Version 0.9.1 (2013-06-01)¶
- Add PYTRACEMALLOC environment variable to trace memory allocation as early as possible at Python startup
- Disable the timer while calling its callback to not call the callback while it is running
- Fix pythonXXX_track_free_list.patch patches for zombie frames
- Use also MiB, GiB and TiB units to format a size, not only B and KiB
Version 0.9 (2013-05-31)¶
- Tracking free lists is now the recommended method to patch Python
- Fix code tracking Python free lists and python2.7_track_free_list.patch
- Add patches tracking free lists for Python 2.5.2 and 3.4.
Version 0.8.1 (2013-03-23)¶
- Fix python2.7.patch and python3.4.patch when Python is not compiled in debug mode (without –with-pydebug)
- Fix DisplayTop: display “0 B” instead of an empty string if the size is zero (ex: trace in user data)

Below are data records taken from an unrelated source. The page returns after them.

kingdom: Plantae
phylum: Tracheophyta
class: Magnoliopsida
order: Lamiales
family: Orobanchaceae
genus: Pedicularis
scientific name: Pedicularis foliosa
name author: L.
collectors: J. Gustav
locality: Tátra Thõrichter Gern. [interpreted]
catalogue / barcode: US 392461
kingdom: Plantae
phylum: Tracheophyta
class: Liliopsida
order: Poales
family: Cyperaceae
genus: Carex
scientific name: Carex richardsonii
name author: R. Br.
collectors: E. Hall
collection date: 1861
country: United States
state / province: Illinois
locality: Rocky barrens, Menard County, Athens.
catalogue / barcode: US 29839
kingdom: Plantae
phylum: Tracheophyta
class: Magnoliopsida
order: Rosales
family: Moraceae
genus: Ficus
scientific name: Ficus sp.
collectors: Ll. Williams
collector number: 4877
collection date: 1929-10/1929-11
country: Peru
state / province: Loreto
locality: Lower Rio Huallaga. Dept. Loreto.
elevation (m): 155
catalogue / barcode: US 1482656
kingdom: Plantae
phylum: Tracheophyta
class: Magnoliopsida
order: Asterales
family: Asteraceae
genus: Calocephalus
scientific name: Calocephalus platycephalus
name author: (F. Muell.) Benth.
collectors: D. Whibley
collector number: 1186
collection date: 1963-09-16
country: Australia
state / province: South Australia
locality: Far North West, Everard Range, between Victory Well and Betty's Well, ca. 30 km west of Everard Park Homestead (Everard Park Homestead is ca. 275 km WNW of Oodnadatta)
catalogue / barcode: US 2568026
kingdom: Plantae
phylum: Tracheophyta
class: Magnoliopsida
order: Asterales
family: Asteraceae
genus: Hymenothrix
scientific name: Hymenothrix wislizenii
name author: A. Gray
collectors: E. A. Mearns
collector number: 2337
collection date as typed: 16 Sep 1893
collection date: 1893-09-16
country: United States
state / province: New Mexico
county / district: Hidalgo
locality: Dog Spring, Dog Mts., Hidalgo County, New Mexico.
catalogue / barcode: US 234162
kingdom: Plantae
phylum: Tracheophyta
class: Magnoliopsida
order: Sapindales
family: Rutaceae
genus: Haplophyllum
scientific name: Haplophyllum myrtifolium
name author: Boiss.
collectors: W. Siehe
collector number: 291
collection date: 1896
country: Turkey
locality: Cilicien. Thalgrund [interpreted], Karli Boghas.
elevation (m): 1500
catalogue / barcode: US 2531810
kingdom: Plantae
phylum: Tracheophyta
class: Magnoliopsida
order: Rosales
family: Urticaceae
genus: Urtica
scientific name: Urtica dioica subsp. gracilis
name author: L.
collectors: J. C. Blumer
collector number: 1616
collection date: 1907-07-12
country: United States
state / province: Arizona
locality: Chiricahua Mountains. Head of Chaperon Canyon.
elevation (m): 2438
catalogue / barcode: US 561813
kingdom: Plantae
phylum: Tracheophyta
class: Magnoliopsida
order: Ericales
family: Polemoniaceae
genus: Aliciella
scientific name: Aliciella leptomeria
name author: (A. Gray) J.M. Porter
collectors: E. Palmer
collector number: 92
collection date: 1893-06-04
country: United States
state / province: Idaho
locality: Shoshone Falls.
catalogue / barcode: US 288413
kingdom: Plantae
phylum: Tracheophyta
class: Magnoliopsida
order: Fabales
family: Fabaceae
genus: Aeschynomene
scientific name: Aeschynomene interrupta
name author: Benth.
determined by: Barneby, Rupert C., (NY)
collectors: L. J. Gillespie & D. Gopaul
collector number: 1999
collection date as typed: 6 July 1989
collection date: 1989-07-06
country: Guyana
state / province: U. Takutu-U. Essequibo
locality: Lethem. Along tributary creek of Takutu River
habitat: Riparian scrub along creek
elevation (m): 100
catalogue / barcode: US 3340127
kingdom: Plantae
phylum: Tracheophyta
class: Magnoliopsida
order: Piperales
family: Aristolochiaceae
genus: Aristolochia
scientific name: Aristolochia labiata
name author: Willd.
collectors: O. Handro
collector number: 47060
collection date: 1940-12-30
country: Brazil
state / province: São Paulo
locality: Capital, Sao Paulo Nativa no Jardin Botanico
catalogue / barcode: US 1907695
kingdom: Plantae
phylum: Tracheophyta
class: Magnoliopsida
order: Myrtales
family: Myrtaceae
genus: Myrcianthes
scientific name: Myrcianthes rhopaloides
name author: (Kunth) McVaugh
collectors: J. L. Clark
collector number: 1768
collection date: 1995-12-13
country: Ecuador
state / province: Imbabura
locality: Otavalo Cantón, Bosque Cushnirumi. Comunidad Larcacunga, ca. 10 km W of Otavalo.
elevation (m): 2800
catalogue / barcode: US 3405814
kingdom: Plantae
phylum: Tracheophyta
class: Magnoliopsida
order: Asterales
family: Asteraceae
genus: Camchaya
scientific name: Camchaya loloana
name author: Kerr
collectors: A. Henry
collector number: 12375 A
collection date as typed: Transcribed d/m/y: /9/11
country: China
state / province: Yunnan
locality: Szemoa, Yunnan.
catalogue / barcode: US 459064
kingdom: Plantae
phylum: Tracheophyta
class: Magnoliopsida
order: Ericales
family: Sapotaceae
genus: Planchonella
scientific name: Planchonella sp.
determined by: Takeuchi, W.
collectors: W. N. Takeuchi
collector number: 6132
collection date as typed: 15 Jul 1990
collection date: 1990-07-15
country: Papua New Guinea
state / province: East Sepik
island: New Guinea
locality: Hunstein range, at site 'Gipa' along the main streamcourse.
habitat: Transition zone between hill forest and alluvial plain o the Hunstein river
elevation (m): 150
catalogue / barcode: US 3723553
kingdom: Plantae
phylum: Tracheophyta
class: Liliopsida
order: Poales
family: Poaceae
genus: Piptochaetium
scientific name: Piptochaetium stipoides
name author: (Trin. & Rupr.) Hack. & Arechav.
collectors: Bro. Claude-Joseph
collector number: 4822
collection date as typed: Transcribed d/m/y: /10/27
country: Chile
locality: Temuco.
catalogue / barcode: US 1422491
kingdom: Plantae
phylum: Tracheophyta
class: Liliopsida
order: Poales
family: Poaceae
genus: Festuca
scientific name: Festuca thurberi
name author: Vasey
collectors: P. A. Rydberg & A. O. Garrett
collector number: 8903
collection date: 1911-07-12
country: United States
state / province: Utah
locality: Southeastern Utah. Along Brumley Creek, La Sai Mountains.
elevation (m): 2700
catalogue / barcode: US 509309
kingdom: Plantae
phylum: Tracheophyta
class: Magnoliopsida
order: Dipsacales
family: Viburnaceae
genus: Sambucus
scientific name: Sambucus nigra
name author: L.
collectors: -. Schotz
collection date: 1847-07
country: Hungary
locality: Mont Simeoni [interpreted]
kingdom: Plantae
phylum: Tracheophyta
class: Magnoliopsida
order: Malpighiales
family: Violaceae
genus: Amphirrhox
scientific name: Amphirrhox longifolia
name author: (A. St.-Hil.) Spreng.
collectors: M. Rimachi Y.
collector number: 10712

- setup.py automatically detects which patch was applied on Python
Version 0.8 (2013-03-19)¶
- The top uses colors and displays also the memory usage of the process
- Add DisplayGarbage class
- Add get_process_memory() function
- Support collecting arbitrary user data using a callback: Snapshot.create(), DisplayTop and TakeSnapshot have has an optional user_data_callback parameter/attribute
- Display the name of the previous snapshot when comparing two snapshots
- Command line (-m tracemalloc):
- Add --color and --no-color options
- --include and --exclude command line options can now be specified multiple times
- Automatically disable tracemalloc at exit
- Remove get_source() and get_stats() functions: they are now private
Version 0.7 (2013-03-04)¶
- First public version